Many movies are readily available on the Web now, but in unauthorized versions, usually copied from DVDs or shot on a camcorder in a theater, and traded on file-sharing sites such as KaZaA. Earlier this month, a Taiwanese site called Movies88.com offered current films for $1 a title. After the Motion Picture Association of America complained, the Taiwanese government ordered the site shut down.

Taplin isn't worried about the unauthorized competition. "The pirate thing only works if there's no other alternative," he said. "When there are legitimate ways to get content, and it's reasonably priced, the consumer is always going to prefer going there."

The major studios have formed consortiums to sell their movies on the Internet. MGM, Universal, Warner, Sony and Paramount are involved in Movielink.com; Disney and 20th Century Fox, with Movies.com.

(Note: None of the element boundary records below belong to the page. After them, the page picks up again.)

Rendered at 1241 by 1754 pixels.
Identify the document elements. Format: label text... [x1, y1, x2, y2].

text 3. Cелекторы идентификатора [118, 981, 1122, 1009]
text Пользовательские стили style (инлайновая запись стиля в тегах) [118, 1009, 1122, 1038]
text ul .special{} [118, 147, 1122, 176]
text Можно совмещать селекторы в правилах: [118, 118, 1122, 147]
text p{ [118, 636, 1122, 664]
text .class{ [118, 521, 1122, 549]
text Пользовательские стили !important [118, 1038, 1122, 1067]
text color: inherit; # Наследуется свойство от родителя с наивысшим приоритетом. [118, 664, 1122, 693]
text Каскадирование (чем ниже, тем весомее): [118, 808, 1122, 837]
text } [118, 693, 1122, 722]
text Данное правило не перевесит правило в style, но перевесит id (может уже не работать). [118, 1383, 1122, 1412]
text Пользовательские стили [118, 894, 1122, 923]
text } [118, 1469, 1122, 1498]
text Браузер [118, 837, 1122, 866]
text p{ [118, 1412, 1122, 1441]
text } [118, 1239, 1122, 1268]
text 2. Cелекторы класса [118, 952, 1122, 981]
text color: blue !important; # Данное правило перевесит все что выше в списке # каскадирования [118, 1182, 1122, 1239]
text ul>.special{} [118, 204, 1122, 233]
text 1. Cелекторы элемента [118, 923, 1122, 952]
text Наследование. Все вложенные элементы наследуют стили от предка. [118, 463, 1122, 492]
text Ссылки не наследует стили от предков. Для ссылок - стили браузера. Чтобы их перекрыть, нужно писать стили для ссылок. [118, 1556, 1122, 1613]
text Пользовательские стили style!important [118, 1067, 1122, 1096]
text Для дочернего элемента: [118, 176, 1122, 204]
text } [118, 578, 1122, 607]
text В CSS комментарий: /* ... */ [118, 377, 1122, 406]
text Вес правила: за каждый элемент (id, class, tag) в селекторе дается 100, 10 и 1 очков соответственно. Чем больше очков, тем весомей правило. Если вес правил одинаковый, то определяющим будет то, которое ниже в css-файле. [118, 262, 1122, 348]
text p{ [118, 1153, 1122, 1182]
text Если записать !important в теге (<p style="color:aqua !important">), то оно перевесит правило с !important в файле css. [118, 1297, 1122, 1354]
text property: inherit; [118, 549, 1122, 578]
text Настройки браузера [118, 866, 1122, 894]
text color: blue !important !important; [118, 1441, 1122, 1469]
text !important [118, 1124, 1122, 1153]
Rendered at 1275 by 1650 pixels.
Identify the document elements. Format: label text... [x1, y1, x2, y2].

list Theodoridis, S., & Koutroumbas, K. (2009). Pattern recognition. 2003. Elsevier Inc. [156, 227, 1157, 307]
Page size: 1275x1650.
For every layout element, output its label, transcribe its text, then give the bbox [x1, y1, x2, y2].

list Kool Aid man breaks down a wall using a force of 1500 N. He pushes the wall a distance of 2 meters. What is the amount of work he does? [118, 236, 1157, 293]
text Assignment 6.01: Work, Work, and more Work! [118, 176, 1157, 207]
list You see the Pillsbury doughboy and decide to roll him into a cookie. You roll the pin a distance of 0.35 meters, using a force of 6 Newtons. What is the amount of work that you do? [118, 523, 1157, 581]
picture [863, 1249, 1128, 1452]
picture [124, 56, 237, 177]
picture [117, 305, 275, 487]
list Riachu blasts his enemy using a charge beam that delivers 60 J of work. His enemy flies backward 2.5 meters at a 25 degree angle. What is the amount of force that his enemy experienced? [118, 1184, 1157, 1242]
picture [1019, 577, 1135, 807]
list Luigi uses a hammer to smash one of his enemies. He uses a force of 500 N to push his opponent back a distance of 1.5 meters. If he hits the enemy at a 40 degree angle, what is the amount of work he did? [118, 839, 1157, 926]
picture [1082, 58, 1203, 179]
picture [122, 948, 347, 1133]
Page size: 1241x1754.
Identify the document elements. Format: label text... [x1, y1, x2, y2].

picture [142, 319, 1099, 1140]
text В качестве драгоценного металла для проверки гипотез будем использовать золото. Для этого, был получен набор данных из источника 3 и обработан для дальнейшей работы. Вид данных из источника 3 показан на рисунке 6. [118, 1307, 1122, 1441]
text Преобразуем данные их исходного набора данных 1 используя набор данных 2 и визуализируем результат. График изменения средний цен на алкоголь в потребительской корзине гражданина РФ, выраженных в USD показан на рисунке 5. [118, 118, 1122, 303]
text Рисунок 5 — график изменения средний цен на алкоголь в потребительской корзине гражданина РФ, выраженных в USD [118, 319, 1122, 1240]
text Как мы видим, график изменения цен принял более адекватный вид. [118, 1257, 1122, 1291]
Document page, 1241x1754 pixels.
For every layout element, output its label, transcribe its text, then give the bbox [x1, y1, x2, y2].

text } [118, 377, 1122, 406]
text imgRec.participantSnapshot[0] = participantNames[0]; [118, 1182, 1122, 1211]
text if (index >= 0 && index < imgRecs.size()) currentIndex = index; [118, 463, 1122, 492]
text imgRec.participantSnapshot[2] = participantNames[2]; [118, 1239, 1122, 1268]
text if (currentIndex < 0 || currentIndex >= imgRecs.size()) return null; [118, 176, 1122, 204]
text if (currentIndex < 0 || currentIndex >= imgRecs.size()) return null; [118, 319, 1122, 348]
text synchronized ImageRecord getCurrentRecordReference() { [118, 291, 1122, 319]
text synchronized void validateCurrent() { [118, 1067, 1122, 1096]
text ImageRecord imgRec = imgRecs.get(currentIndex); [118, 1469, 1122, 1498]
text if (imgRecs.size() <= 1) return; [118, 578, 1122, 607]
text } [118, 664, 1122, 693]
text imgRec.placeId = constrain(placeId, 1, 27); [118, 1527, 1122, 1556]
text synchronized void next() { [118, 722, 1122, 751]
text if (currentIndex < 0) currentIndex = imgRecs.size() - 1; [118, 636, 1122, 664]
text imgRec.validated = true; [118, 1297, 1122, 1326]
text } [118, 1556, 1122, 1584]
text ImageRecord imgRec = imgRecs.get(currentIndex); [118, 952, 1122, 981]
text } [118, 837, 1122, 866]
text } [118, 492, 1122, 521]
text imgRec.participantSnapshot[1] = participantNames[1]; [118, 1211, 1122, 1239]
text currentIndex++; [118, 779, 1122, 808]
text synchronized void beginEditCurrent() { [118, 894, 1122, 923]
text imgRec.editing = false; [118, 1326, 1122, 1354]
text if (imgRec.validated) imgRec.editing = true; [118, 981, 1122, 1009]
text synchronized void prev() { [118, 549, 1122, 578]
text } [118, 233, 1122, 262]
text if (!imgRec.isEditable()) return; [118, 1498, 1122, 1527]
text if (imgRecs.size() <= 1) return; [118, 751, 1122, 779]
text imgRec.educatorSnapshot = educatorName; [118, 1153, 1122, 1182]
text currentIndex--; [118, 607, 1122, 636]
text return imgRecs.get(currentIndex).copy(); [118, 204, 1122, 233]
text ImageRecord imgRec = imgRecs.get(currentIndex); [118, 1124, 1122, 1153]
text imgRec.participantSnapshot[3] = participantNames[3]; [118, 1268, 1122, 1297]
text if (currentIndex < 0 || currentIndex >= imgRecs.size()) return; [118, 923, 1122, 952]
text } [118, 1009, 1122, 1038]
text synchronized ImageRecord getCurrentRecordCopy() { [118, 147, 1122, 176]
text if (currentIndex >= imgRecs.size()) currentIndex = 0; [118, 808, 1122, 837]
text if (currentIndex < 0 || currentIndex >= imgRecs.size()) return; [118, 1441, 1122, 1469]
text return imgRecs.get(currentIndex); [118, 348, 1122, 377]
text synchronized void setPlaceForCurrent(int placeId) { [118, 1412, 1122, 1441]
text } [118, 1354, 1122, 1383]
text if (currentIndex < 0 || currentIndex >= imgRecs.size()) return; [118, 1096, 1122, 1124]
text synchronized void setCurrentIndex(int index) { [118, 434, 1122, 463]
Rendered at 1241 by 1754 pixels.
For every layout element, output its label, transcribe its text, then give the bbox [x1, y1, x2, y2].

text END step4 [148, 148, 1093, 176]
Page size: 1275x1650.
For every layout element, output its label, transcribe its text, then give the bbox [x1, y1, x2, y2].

Both services are to premiere sometime this year.

In the meantime, Intertainer has deals with DreamWorks, MGM and Warner to offer some of their films; CinemaNow with MGM; and Sightsound (www.sightsound.com) with Miramax. "Legally Blonde" (Reese Witherspoon) and "Swordfish" (Halle Berry) are now on Intertainer; "The Man in the Iron Mask" (Leonardo DiCaprio) is on CinemaNow, and "Whipped" (Amanda Peet) on Sightsound.

To watch the films, users need high-speed Internet access, now available in 12 million homes, according to Gartner. CinemaNow offers films two ways: downloaded to a user's hard disk (which can take up to two hours, even with broadband, but generally allows the best viewing experience) or streaming (playing the film over the Web, which allows viewing almost immediately but can stutter often, depending on Web traffic). Sightsound and Intertainer are streaming only.

CinemaNow also offers many independent films and lesser-known foreign titles, many for free (such as "Leprechaun" with Jennifer Aniston), to its 1 million registered users. "Over the next few years, we're going to see the Internet become a primary source of receiving movies, just like it is now with music," said CEO Curt Marvis.

The VOD advantage: You don't have to leave your house to go to the video store and worry about late fees. Click a few buttons from home and the movie starts. The quality, if you have a high-speed connection and no objections to watching on a PC screen can be surprisingly good.

MGM just cut deals with Intertainer and CinemaNow for "What's the Worst That Could Happen?" and "Legally Blonde," but makes no predictions. The studio is getting its feet wet "to see how customers use this product, what their expectations are and what they're willing to pay," said MGM's Blake Thomas.